Callas P W, Pastides H, Hosmer D W
Department of Biostatistics and Epidemiology, School of Public Health and Health Sciences, University of Massachusetts, Amherst 01003-0430.
Occup Environ Med. 1994 Oct;51(10):649-55. doi: 10.1136/oem.51.10.649.
This survey was conducted to determine the frequency with which different data analysis techniques are being used in occupational cohort studies. Of particular interest was the relative use of external and internal comparison groups, and the choice of multivariable model.
Occupational cohort studies published in 1990-91 were located with Medline and Index Medicus, and the contents of several relevant journals were systematically reviewed. Each study was categorised by the methods of external or internal comparisons performed.
Of 200 occupational cohort studies identified, 104 (52%) conducted only external comparisons, 46 (23%) conducted only internal, and 50 (25%) presented both. Of those that used an external referent population, about two thirds used a national standard. 40 of the studies that performed internal comparisons fitted multivariable models, with use divided about equally between proportional hazards regression, Poisson regression, and logistic regression.

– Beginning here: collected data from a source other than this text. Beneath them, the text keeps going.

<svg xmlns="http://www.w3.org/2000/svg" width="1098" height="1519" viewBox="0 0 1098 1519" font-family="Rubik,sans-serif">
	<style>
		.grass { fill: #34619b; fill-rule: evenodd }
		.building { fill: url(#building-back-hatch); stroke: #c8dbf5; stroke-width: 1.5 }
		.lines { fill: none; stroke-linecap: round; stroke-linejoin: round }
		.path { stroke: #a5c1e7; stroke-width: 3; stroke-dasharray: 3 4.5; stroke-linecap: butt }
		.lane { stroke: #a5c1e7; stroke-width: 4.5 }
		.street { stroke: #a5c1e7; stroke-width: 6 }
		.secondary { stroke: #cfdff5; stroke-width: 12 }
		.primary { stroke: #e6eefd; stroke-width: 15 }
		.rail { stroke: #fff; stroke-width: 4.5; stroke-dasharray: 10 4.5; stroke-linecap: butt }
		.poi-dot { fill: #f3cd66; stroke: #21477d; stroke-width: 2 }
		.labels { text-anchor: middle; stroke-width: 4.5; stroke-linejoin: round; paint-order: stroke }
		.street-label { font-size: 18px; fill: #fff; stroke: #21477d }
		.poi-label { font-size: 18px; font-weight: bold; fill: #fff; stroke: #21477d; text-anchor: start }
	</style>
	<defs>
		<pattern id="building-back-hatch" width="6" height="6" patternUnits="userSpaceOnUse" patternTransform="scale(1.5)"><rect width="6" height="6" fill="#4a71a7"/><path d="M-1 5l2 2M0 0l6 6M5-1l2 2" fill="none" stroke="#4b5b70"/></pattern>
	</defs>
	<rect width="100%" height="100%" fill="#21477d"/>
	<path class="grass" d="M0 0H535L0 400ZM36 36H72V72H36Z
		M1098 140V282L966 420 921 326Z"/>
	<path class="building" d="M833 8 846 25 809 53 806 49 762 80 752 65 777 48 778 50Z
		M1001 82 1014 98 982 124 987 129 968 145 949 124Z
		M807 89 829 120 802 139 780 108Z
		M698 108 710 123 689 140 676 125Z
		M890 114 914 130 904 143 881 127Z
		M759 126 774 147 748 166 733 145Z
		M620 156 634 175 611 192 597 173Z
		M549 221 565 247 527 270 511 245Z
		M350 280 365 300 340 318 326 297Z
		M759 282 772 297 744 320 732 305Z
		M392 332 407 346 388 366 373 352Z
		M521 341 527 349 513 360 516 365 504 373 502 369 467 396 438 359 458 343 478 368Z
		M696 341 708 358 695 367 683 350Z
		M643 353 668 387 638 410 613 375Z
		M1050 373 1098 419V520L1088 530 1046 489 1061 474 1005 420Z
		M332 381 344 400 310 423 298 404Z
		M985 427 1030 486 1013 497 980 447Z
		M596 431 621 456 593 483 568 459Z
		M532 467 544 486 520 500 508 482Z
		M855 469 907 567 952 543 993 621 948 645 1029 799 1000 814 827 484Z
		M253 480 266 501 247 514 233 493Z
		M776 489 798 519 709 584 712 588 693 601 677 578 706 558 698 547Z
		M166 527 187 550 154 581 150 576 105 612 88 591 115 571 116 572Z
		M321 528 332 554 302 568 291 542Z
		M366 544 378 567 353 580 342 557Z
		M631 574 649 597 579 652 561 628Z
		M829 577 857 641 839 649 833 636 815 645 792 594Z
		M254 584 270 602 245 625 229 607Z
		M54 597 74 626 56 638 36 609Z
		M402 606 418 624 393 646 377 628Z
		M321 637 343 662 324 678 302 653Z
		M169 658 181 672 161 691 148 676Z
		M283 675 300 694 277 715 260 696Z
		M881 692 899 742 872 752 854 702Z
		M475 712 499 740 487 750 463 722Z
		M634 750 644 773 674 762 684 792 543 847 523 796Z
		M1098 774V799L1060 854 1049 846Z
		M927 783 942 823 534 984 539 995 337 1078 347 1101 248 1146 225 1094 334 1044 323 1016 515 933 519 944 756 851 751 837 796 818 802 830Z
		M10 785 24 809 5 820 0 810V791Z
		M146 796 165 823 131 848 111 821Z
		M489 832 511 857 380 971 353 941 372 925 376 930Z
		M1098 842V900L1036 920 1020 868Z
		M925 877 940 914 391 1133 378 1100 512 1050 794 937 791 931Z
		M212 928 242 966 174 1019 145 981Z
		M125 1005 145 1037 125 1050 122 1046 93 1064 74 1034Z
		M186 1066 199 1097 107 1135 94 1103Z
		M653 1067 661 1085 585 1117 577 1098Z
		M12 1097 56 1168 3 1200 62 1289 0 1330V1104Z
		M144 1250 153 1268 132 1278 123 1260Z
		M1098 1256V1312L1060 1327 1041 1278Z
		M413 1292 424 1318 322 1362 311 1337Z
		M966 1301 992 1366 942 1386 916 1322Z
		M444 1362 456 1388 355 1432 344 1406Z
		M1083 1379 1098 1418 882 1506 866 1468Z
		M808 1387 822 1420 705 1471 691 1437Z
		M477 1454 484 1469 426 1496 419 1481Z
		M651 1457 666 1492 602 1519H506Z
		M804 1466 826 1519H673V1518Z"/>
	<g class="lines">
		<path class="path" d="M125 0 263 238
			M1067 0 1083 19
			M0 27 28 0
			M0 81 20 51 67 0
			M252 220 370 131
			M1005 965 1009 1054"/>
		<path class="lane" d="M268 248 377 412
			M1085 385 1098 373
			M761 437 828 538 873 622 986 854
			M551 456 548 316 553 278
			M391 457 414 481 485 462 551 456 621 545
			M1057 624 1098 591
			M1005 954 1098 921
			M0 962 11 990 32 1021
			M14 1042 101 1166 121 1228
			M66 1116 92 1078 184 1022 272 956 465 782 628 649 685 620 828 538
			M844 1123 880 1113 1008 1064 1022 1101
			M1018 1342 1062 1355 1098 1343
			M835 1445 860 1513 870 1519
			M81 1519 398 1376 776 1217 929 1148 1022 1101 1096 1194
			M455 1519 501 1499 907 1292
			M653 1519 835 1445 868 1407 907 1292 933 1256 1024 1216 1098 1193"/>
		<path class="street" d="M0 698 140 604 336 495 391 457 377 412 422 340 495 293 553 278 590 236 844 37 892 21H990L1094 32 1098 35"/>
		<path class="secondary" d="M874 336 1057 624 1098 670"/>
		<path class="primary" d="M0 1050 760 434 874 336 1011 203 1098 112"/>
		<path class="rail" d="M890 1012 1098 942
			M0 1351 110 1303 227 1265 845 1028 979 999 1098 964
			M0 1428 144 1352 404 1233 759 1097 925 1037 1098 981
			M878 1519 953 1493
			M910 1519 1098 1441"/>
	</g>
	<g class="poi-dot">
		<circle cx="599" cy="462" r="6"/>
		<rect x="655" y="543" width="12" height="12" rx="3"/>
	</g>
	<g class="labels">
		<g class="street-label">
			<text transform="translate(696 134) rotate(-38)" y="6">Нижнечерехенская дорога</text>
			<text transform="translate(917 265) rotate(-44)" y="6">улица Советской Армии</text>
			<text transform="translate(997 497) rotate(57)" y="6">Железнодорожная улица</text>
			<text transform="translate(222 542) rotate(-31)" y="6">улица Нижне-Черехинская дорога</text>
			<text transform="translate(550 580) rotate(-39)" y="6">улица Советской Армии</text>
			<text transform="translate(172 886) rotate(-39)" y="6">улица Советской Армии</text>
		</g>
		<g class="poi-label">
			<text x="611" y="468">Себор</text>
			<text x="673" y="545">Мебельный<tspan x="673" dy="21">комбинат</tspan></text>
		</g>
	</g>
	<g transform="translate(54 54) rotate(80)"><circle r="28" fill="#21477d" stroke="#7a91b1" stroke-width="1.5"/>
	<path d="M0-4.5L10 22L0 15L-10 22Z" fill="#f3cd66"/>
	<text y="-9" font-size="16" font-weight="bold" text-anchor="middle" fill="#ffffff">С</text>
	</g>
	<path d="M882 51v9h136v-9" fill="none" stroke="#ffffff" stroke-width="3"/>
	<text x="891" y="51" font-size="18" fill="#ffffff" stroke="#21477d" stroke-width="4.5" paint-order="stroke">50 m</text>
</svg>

The finding that logistic regression is used quite commonly, even though it does not directly model time dependent data of the type frequently encountered in occupational cohort studies, was suprising. The reasons why investigators choose from among the available statistical and modelling techniques are likely to include familiarity, ease of use, restrictions in study population characteristics, especially study size, and others. Authors should be encouraged to be more explicit about the statistical methods used in the analysis of occupational cohort studies, as well as whether important assumptions about their data have been evaluated.
开展此项调查以确定不同数据分析技术在职业队列研究中的使用频率。特别令人感兴趣的是外部和内部比较组的相对使用情况以及多变量模型的选择。
利用医学索引数据库(Medline)和医学索引(Index Medicus)查找1990 - 1991年发表的职业队列研究,并对几种相关期刊的内容进行系统综述。每项研究按所进行的外部或内部比较方法进行分类。
在确定的200项职业队列研究中,104项(52%)仅进行了外部比较,46项(23%)仅进行了内部比较,50项(25%)两者都有。在使用外部参照人群的研究中,约三分之二采用了国家标准。进行内部比较的40项研究拟合了多变量模型,比例风险回归、泊松回归和逻辑回归的使用大致相当。
逻辑回归虽不能直接对职业队列研究中经常遇到的那种时间依赖性数据进行建模,但却被相当普遍地使用,这一发现令人惊讶。研究人员从可用的统计和建模技术中进行选择的原因可能包括熟悉程度、易用性、研究人群特征的限制,尤其是研究规模等。应鼓励作者更明确地说明职业队列研究分析中所使用的统计方法,以及是否对其数据的重要假设进行了评估。